Pareciera que, desde siempre, Bolivia es esa tolvanera de desgracias, peleas intestinas, odios y rencillas, racismo y discriminación; pugnas ciegas por obtener poder para romper con todo lo que el antecesor construyó y, no contentos con la demolición, se debe perseguir y encarcelar sin remilgos al “enemigo” político. Es una borrasca maldecida y eterna sobre la cabeza de los bolivianos y, de la cual, debemos librarnos solos, porque estamos terriblemente solos e indefensos.



Ya en su momento, Heidegger, advertía hace más de cuarenta años atrás, que no hay escapatoria posible al palabreo de los políticos y a la inevitable trampa de que la luz monopolizada por los politiqueros y funcionarios de turno, lo “oscurezca todo”.

Son tiempos violentos donde unos discursean desde sus podios chiscones; otros vociferan sus lenguajes lábiles, malsanos, camuflan realidades, manipulan hechos, tergiversan informes y, claro, por supuesto, culpabilizan a los opositores y a todos los que se pueda, sobre todos los males del mundo. Incluidas sus miserables vidas.

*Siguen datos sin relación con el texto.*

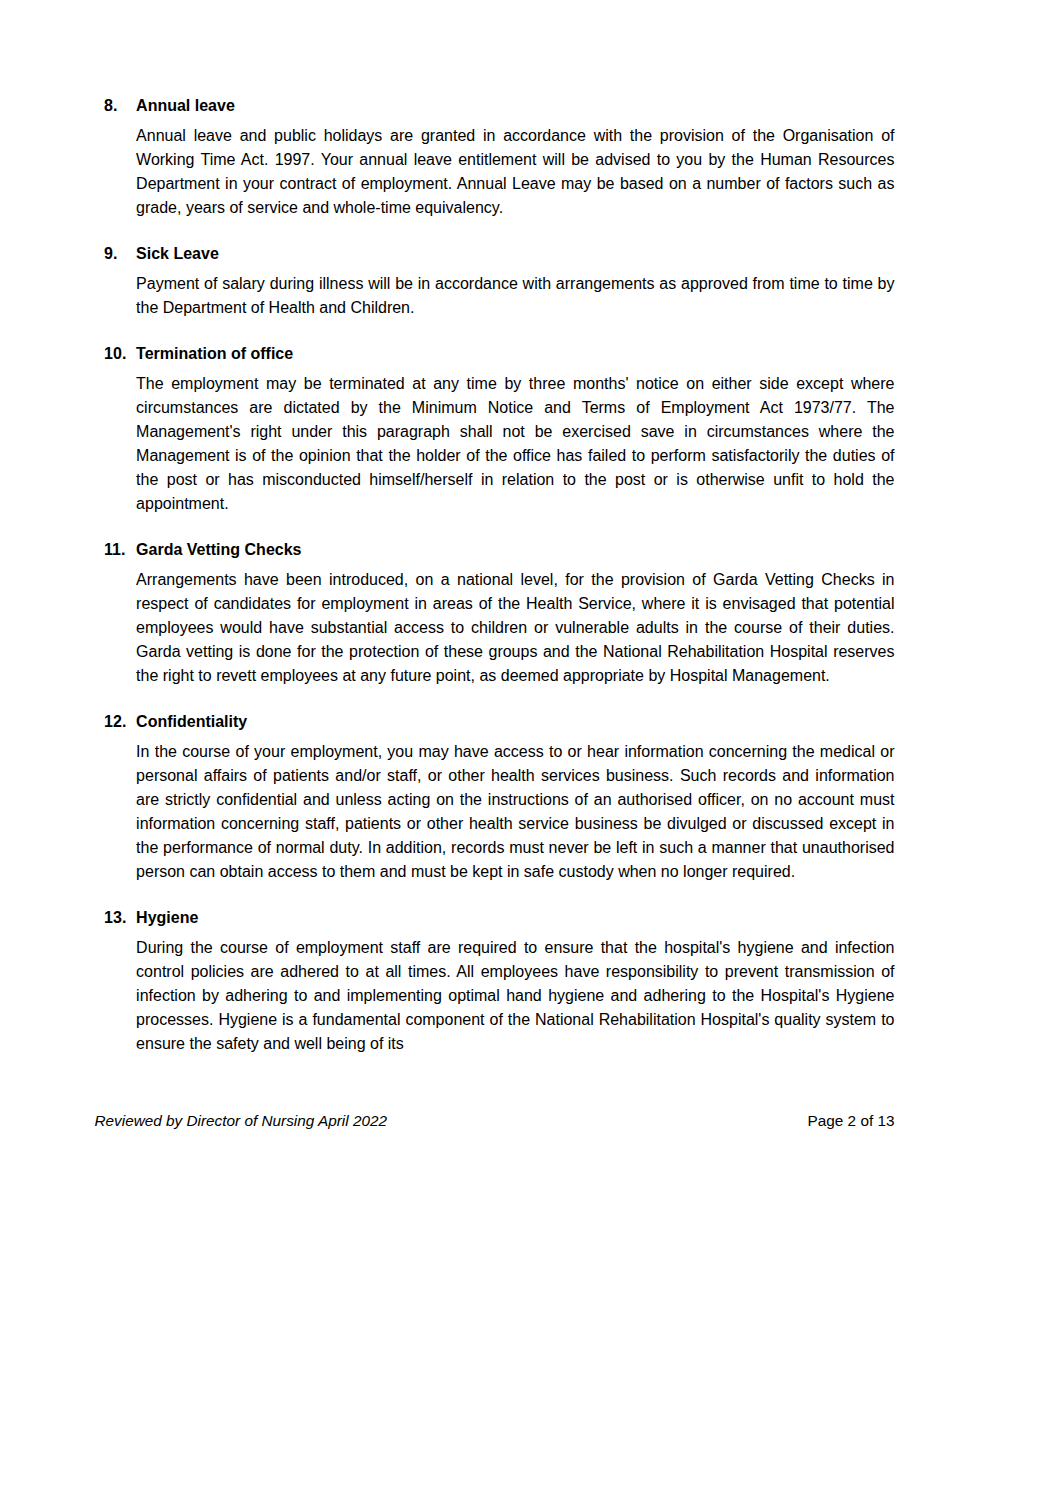Annual leave
Annual leave and public holidays are granted in accordance with the provision of the Organisation of Working Time Act. 1997. Your annual leave entitlement will be advised to you by the Human Resources Department in your contract of employment. Annual Leave may be based on a number of factors such as grade, years of service and whole-time equivalency.
Sick Leave
Payment of salary during illness will be in accordance with arrangements as approved from time to time by the Department of Health and Children.
Termination of office
The employment may be terminated at any time by three months' notice on either side except where circumstances are dictated by the Minimum Notice and Terms of Employment Act 1973/77. The Management's right under this paragraph shall not be exercised save in circumstances where the Management is of the opinion that the holder of the office has failed to perform satisfactorily the duties of the post or has misconducted himself/herself in relation to the post or is otherwise unfit to hold the appointment.
Garda Vetting Checks
Arrangements have been introduced, on a national level, for the provision of Garda Vetting Checks in respect of candidates for employment in areas of the Health Service, where it is envisaged that potential employees would have substantial access to children or vulnerable adults in the course of their duties. Garda vetting is done for the protection of these groups and the National Rehabilitation Hospital reserves the right to revett employees at any future point, as deemed appropriate by Hospital Management.
Confidentiality
In the course of your employment, you may have access to or hear information concerning the medical or personal affairs of patients and/or staff, or other health services business. Such records and information are strictly confidential and unless acting on the instructions of an authorised officer, on no account must information concerning staff, patients or other health service business be divulged or discussed except in the performance of normal duty. In addition, records must never be left in such a manner that unauthorised person can obtain access to them and must be kept in safe custody when no longer required.
Hygiene
During the course of employment staff are required to ensure that the hospital's hygiene and infection control policies are adhered to at all times. All employees have responsibility to prevent transmission of infection by adhering to and implementing optimal hand hygiene and adhering to the Hospital's Hygiene processes. Hygiene is a fundamental component of the National Rehabilitation Hospital's quality system to ensure the safety and well being of its
Reviewed by Director of Nursing April 2022 Page 2 of 13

El grave problema es que estos desalmados de siempre – espíritus graves y de menor estofa – son una constante en nuestra historia. Ni siquiera se diferencian por su originalidad en su accionar público o postura ideológica, por lo demás hueca (más allá de sus caricaturescas conductas y ropajes), todos son, a la postre, corruptos, odian las libertades y derechos de los ciudadanos, porque se contraponen con sus ambiciones abotargadas de poder totalitario y creen, desde su batiburrillo, que son intocables y dueños de la absoluta verdad. Se entronizan sin pudor alguno y hasta llegan a creer que podrían levitar por sobre nuestras cabezas como alguna especie de deidad burda.

Vivimos tiempos de odios continuos. Cíclicos. Y la rueda de desalmados suben y bajan del poder. Unos más tóxicos que otros, pero todos, al final de cuentas, hombres y mujeres oscuros.

Lo que olvidan estos jamelgos de la política es todos están llamados por ley y, además, por principios éticos, a regir su accionar dentro de la transparencia, honestidad y honorabilidad. Conductas que para muchos funcionarios públicos son parte de una dimensión desconocida o fantasía inventada. Para ellos es un mito o, peor aún, una trampa imperialista comportarse – en rigor – apegados a la norma.

Cicerón defendía que el reconocimiento a un funcionario público debía sustentarse en la excelencia de su obra y, además, por “haberse puesto a prueba en la vida” para salir incólume del dinero fácil y del mal ejercicio de la violencia desde el poder público. Un laudatio a la grandeza de la persona.

Si quisiéramos aplicar esta clase de reconocimiento, en Bolivia la regla sería al revés. Los reconocimientos ensalzarían el accionar más indigno de los funcionarios públicos; al ladronzuelo más eficiente de turno, a la viveza mayor o al gran violador de leyes, o a quien tramó en detalle cómo robarle el voto al pueblo para eternizarse en el poder, o a los adláteres verborreicos que van a las plazas para defender lo indefendible, para tergiversar verdades, para confundir y desinformar. Vamos de fango y sangre, a otro fango con sangre. Ese parece ser el destino conjurado de nuestro país, como la de ese soldado en su trinchera, abandonado a su suerte y terriblemente solo.